Climat : vive le Président

[Edito] La réduction des émissions de méthane, à l’effet de serre bien supérieur au dioxyde de carbone et à la durée de vie bien moindre, pourrait faire office d’extincteur pour contenir le réchauffement. Mais on peut compter sur la procrastination, largement à l’œuvre en matière de décarbonation, pour sauver les vaches... et le camembert.

On a eu très chaud. Selon le dernier rapport Giec publié le 9 août, il est encore possible de contenir le réchauffement climatique à +1,5°C d’ici à 2050, objectif inscrit dans l’Accord de Paris. Mais à la condition de réduire immédiatement et massivement nos émissions de gaz à effet de serre (GES) et d’atteindre impérativement la neutralité carbone d’ici à 2050. Attention : +1,5°C, c’est largement suffisant pour démultiplier les impacts sur les écosystèmes et sur les sociétés humaines, avec leur cortège d’évènements climatiques extrêmes, toujours plus fréquents et toujours plus sévères.

La probabilité de relever le défi est cependant faible. Nous en sommes déjà à +1°C par rapport à l’ère préindustrielle et, au rythme actuel, les +1,5°C nous sont annoncés par le Giec plutôt pour 2040 que pour 2050.

Le méthane, une forte composante agricole

La dynamique du dioxyde de carbone (CO2) n’y est pas étrangère. Sa durée de vie d’environ un siècle dans l’atmosphère lui confère une inertie qui n’a d’égale que notre passivité à ne pas inverser la tendance. Cette dynamique du carbone explique pour partie le caractère jugé irréversible de plusieurs phénomènes tels que l’acidification des océans, la fonte des calottes glaciaires ou encore la hausse du niveau de la mer.
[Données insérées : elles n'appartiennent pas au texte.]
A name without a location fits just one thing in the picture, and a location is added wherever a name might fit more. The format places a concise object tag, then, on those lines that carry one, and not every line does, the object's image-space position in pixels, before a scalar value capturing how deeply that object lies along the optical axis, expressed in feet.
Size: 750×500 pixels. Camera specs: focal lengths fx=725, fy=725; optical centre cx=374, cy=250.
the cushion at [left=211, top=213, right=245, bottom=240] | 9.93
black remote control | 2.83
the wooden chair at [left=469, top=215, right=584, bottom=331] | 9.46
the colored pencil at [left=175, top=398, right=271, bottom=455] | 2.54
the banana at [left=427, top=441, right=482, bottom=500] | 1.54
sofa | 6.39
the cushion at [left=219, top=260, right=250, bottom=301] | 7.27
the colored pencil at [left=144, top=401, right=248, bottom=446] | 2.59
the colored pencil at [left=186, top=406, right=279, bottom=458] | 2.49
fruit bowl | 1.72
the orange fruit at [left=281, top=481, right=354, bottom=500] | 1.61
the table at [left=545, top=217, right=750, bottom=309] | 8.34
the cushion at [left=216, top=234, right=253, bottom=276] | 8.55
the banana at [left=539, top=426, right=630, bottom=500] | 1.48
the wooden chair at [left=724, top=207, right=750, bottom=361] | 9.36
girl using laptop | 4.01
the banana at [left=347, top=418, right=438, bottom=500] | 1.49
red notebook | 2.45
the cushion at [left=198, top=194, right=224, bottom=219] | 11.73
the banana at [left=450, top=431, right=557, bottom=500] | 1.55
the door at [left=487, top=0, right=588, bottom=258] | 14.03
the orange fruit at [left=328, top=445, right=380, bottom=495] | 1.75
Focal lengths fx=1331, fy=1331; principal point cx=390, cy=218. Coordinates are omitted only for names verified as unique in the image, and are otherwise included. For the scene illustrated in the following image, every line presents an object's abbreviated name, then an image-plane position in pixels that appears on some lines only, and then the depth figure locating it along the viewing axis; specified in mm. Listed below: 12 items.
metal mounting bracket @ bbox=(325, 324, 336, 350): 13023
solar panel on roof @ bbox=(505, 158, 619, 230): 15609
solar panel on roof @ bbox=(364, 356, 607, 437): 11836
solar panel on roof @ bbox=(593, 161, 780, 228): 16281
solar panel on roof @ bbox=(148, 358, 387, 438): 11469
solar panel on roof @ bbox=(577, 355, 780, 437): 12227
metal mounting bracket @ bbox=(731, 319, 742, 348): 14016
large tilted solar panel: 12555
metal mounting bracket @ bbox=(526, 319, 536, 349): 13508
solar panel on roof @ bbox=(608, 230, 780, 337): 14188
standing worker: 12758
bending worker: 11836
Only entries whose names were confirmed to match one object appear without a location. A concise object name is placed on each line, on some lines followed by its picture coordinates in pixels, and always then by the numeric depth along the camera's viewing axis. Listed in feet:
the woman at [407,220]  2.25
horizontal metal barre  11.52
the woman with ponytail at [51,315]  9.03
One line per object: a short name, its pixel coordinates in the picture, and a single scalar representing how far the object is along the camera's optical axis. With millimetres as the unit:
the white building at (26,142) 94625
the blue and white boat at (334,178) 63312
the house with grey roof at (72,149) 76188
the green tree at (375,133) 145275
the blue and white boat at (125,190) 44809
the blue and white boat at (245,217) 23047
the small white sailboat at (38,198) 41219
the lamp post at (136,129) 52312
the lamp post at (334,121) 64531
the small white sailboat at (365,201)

Il en va un peu autrement pour le méthane (CH4), 28 fois plus impactant que le CO2 mais à la durée de vie 10 fois moindre. Réduire les émissions de CH4 produirait un effet relativement rapide sur l’atténuation du réchauffement, mais aussi sur la santé humaine, du fait de ses incidences sur la qualité de l’air.

C’est là où les bovins sont appelés à la rescousse, ou plutôt au sacrifice. La fermentation entérique et la gestion des effluents sont en effet responsables de 68% des émissions françaises de CH4, qui elles-mêmes pèsent pour 13% des émissions totales de GES.

18 millions de bovins, 67 millions de procrastinateurs

Il ne faut peut-être pas trop en demander trop aux bovins qui, au cours des trois décennies passées, ont déjà consenti un gros effort en subissant une réduction du cheptel de 15%, et qui se poursuit. N’oublions pas que les ruminants rendent quelques menus services alimentaires et économiques, et écologiques, si l’on songe au puits de carbone des prairies et à la fourniture d’éléments fertilisants. Sauf à passer du régime omnivore à celui d’herbivore, sans passer par la case vegan.

La réalité, en matière de lutte contre le réchauffement climatique, c’est que nous sommes grosso modo 67 millions de procrastinateurs, à commencer par le premier d’entre nous, le président de la République, dont le gouvernement est sommé par le Conseil d’État de revoir sa copie climatique d’ici au 31 mars 2022. Sur un sujet à la fois très éloigné et dérisoire – le contrôle technique des scooters, motos et quads – Emmanuel Macron vient d’en apporter une nouvelle preuve, totalement superfétatoire.

Chacun ses responsabilités et les vaches seront bien gardées. Et avec elles Sa Majesté notre camembert.